Yesterday he texted me SSN#? I called him. Why do you need my social security number? He said he didn't, he needed his. (One of the first things I can actually say he forgot. Forgetting his not his problem.) Why do you need your SSN#? He's shopping for a new home mortgage. He lives in a CH and wants me to move out of our home. I tried to firmly (and don't talk down to him say the sweet sisters) tell him, Do not give your SSN# to anyone. He argued (yep, always an argument) he called them so it was legit. I asked, Where did you get their number? They sent him an EMAIL!!! This is the dementia I deal with.

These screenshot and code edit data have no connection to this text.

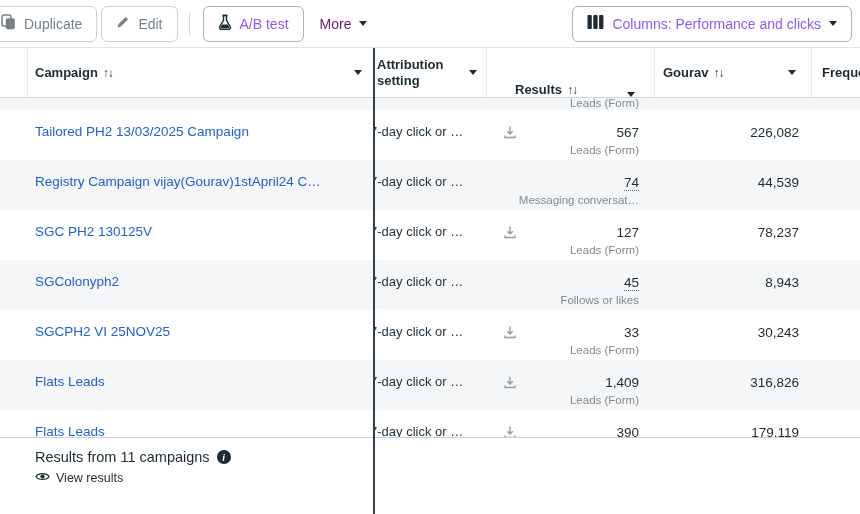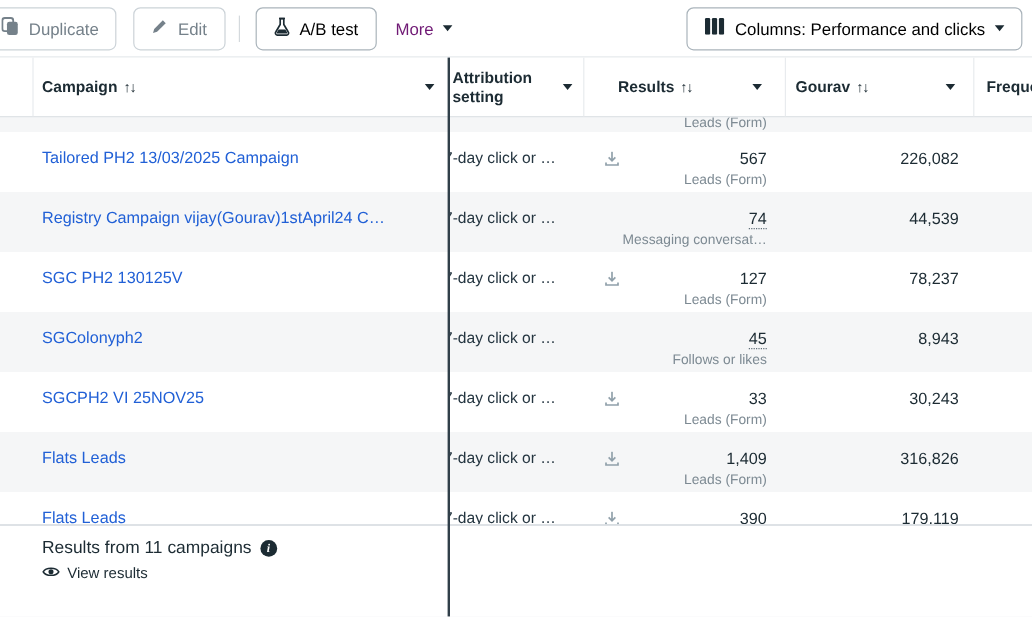--- a/index.html
+++ b/index.html
@@ -15,44 +15,44 @@
     height:48px; display:flex; align-items:center;
     border-bottom:1px solid #e0e4e8; background:#fff; padding-right:8px;
   }
   .btn {
     height:36px; display:inline-flex; align-items:center; gap:8px;
     border:1px solid #ccd3d8; border-radius:6px; background:#fff;
     padding:0 14px; font-size:14px; cursor:pointer; white-space:nowrap;
     font-family:"Liberation Sans", sans-serif;
   }
   .btn.muted { color:#75818a; }
-  .btn.dark  { color:#000000; border-color:#aab4bb; }
+  .btn.dark  { color:#8b5cf6; border-color:#aab4bb; }
   .btn.plainbtn { border:none; padding:0 10px; color:#701a75; }
   .dup { margin-left:-14px; }
-  .edit { margin-left:14px; }
+  .edit { margin-left:4px; }
   .tb-divider { width:1px; height:22px; background:#d4d9dd; margin:0 13px 0 11px; }
   .more { margin-left:6px; }
   .spacer { flex:1; }
   .caret {
     width:0; height:0; border-left:4.5px solid transparent;
     border-right:4.5px solid transparent; border-top:5.5px solid #1c2b33;
     display:inline-block;
   }
 
   
   .thead {
     height:50px; display:flex; align-items:stretch; background:#fff;
     border-bottom:1px solid #ccd3d8; font-size:13px; font-weight:bold;
   }
   .th { display:flex; align-items:center; border-right:1px solid #e8ebee; }
   .th-check { width:28px; }
   .th-campaign { width:347px; padding-left:7px; }
   .th-attr { width:112px; padding-left:2px; line-height:16px; }
   .th-attr .lbl { width:76px; }
-  .th-results { width:168px; padding-left:28px; }
+  .th-results { width:168px; padding-left:28px;align-items:flex-end; }
   .th-reach { width:157px; padding-left:8px; }
   .th-freq { flex:1; padding-left:10px; border-right:none; overflow:hidden; white-space:nowrap; }
   .sort { font-size:12px; margin-left:5px; letter-spacing:-1px; font-weight:bold; }
   .th .caret { margin-left:auto; }
   .th-campaign .caret { margin-right:12px; }
   .th-attr .caret { margin-right:9px; }
   .th-results .caret { margin-right:19px; }
   .th-reach .caret { margin-right:15px; }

I wrote all this for the doctor. I added that I also told OH I was glad he didn't think I was having an affair. He had answered no when the doctor asked. Well, OH didn't even remember that question was asked. I countered to the doctor though. OH wants to see the photos in my phone, accuses of me of being gone 4 hours when I was gone 2, and the sitter told me he tried to climb on our counter to get a card from a bouquet of flowers that were delivered to me. The sitter said, the driver said they're from her son (and they were.)
I guess I wrote because I didn't feel the doctor got the whole picture. He may think I'm a looney tune but it was something that had been weighing on me since we left.
Thank you for being there for me TP.
Somehow you have to deal with your turmoil of emotions - and at the same time protect yourself legally and financially. I’m wondering what your sons are counselling you to do right now?